Die Sekretärin soll die Briefsendungen in ihre dafür vorgesehene Tasche gegeben und damit die Kanzlei am 22. März 2005 verlassen haben. Der Rechtsvertreter konnte Ablichtungen des Postaufgabebuches für die Tage 21. März 2005 und 24. März 2005 mit jeweils zwei Eintragungen, jeweils mit Aufgabedatum, Empfänger, Abgabepostamt und Beförderungsentgelt, nicht aber für die Tage
22. und 23. März 2005 vorlegen. An diesen Tagen soll die Post "mittels gesonderter Aufgabescheine aufgegeben" worden sein. Eine "Rekonstruktion" der "gesonderten Aufgabescheine" wurde vom Rechtsvertreter als "nicht möglich" angegeben. Belege über die Entrichtung von Kosten der aufgegebenen eingeschriebenen Sendungen an diesem Tag konnten nicht vorgelegt werden und es konnte nicht angegeben werden, wie viele Postsendungen an diesem Tag aufgegeben wurden, weil auch "nicht eingeschriebene Sendungen" dabei gewesen seien. Weiters konnte vom Antragsteller nicht konkret angegeben werden, bei welchem Postamt am 22. März 2005 und um ca. welche Uhrzeit die übrige Post aufgegeben wurde.
Der Antragsteller war trotz Aufforderung nicht in der Lage, taugliche Bescheinigungsmittel dafür vorzulegen, dass die Kanzleileiterin am 22. März 2005 überhaupt Post bei einem Postamt aufgegeben hat. Im Postaufgabebuch sind am 22. März 2005 keine Eintragungen vorgenommen worden und die angegebenen "gesonderten Aufgabescheine" können ebenso wie Belege über eingeschriebene Sendungen an diesem Tag nicht vorgelegt werden, obwohl im Antrag auf Wiedereinsetzung in den vorigen Stand behauptet wurde, dass die Verwaltungsgerichtshofbeschwerde "als einzige eingeschriebene Postsendung nicht dem Postbediensteten zur Beförderung übergeben" worden sei und im Schriftsatz vom 14. September 2005 angegeben wird, dass "auch nicht eingeschriebene Sendungen" dabei gewesen seien. Nach diesen Behauptungen müssten daher an diesem Tag jedenfalls andere eingeschriebene Sendungen aufgegeben worden sein, Belege dafür konnten jedoch nicht vorgelegt werden.

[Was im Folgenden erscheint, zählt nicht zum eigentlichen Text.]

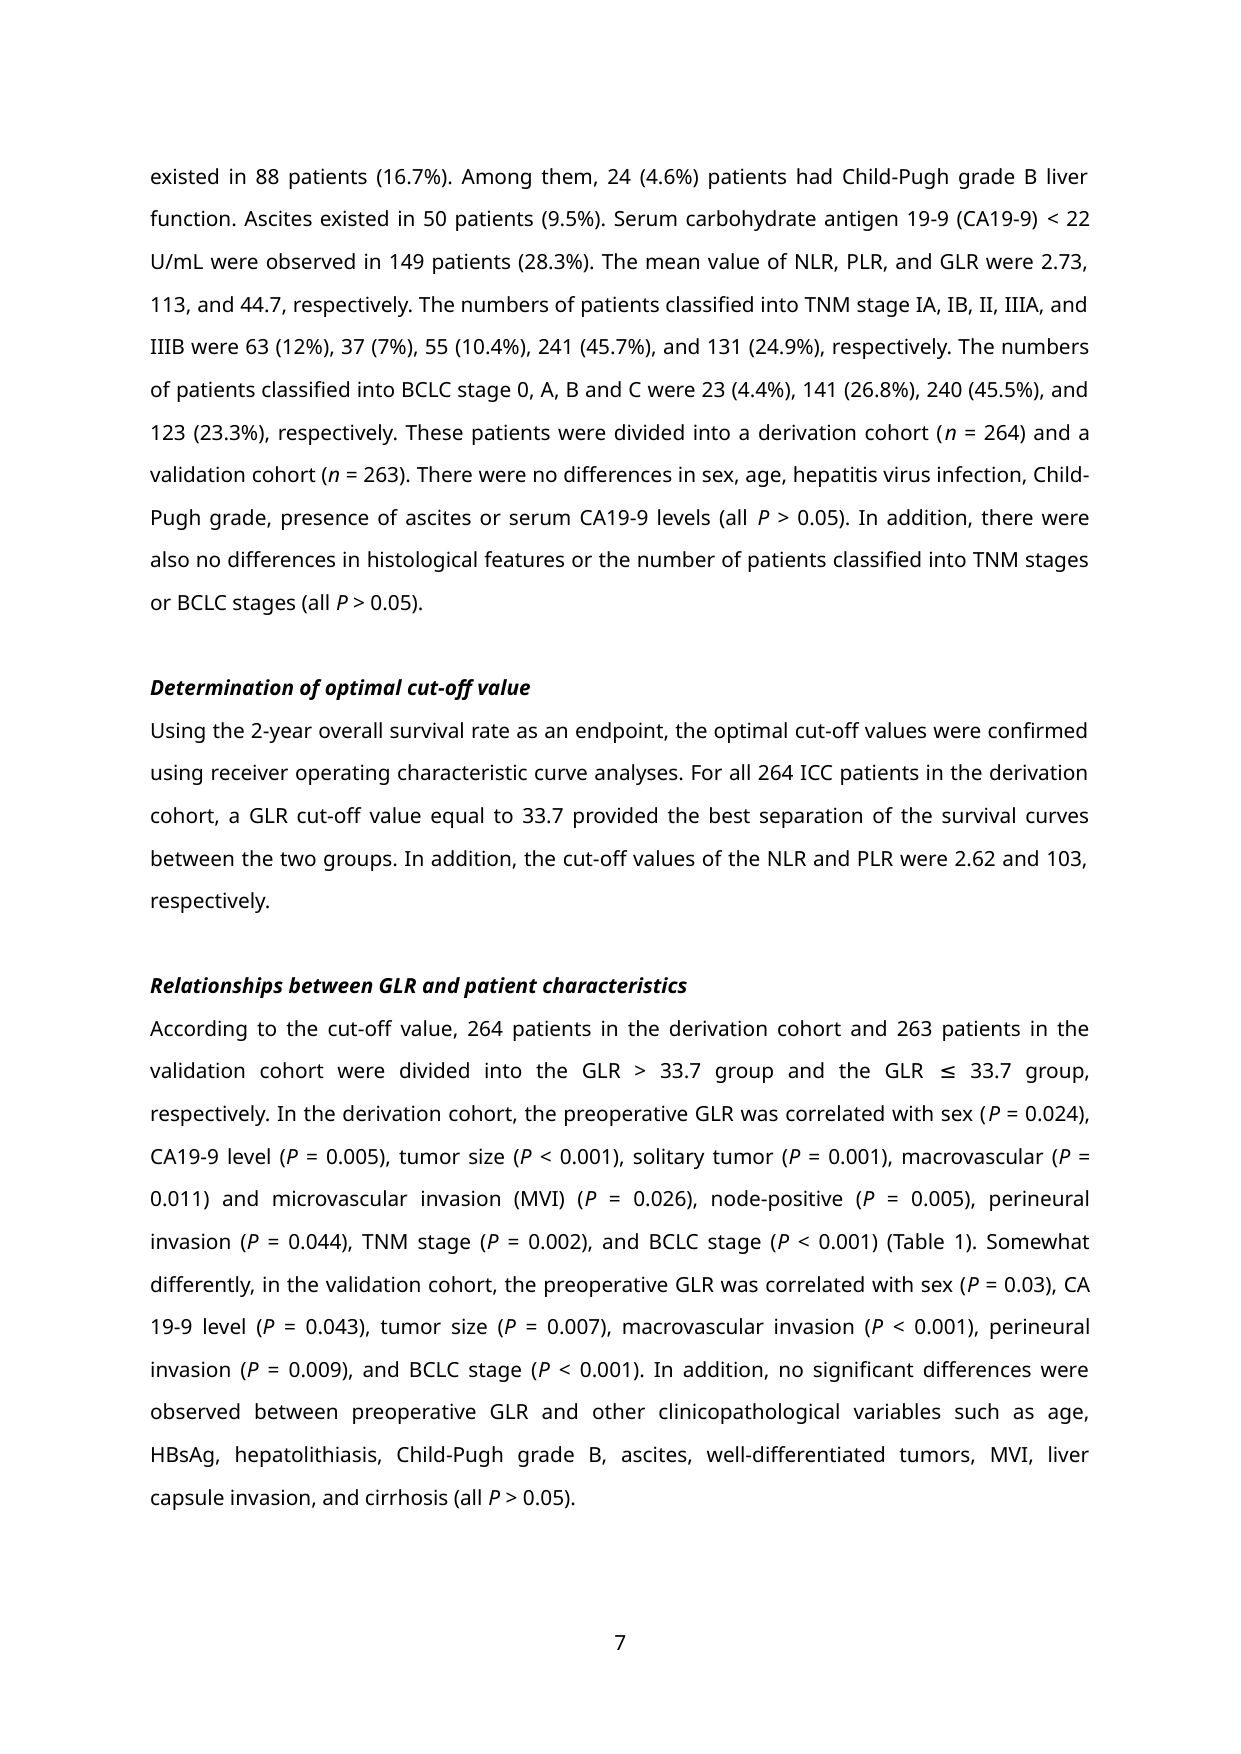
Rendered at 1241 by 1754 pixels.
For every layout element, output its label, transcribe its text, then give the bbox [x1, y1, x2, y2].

text Relationships between GLR and patient characteristics [150, 971, 1090, 1000]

Damit ist es dem Antragsteller aber nicht einmal gelungen, zu bescheinigen, dass seine Sekretärin am 22. März 2005 überhaupt Post bei einem Postamt aufgegeben hat. Somit ist schon aus diesem Grund in keiner Weise glaubhaft gemacht, dass die Verwaltungsgerichtshofbeschwerde am 22. März 2005 hätte aufgegeben werden sollen und nur aus Versehen der Sekretärin als einzige Postsendung nicht dem Postbediensteten zur Beförderung übergeben wurde.
Der Antragsteller hat daher die Wahrscheinlichkeit des Vorliegens eines Wiedereinsetzungsgrundes nicht glaubhaft gemacht. Schon deswegen war dem Wiedereinsetzungsantrag keine Folge zu geben. Das Vorliegen oder Nichtvorliegen eines Verschuldens sowie eines Organisationsmangel, dessen Vorliegen der Rechtsvertreter im Schriftsatz vom 14. September 2005 selbst eingesteht, war daher nicht mehr näher zu prüfen.
Dem Antrag auf Wiedereinsetzung in den vorigen Stand war daher nicht stattzugeben.
Bei diesem Ergebnis erweist sich die Beschwerde als verspätet, sie war daher gemäß § 34 Abs. 1 VwGG in nichtöffentlicher Sitzung mit Beschluss zurückzuweisen.